* SOURCE MATERIAL:
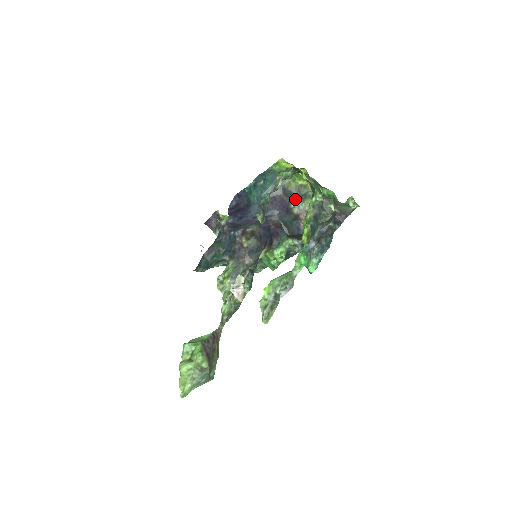
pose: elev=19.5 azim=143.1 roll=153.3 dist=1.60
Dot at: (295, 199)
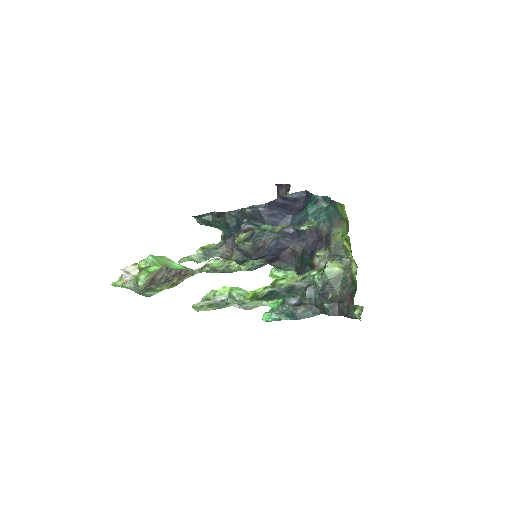
Dot at: (327, 251)
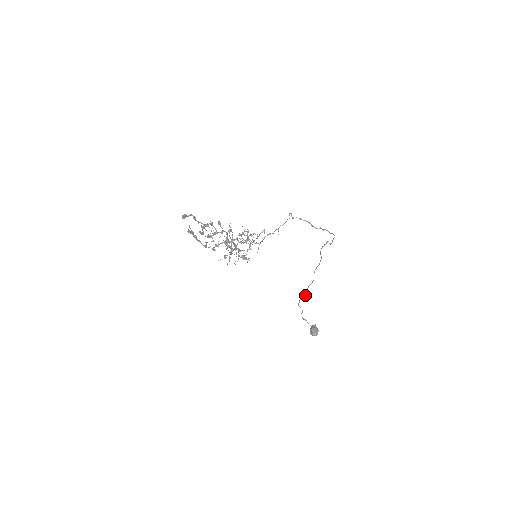
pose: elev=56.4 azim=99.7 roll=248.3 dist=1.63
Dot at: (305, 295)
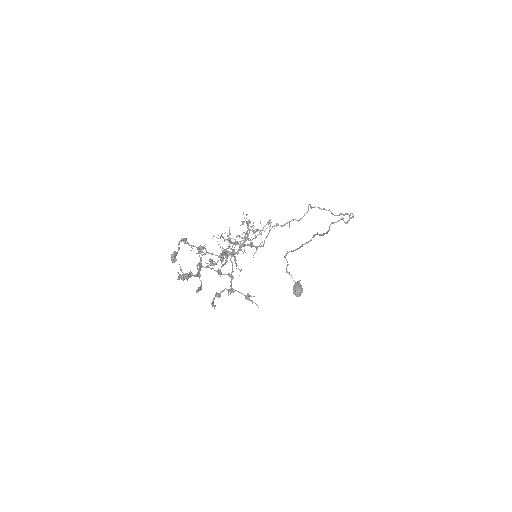
Dot at: (295, 250)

* THE PROBLEM: How many lines in the data above contain the string "azim"? Reply with the number alone.

* THE COMPLETED TASK: 2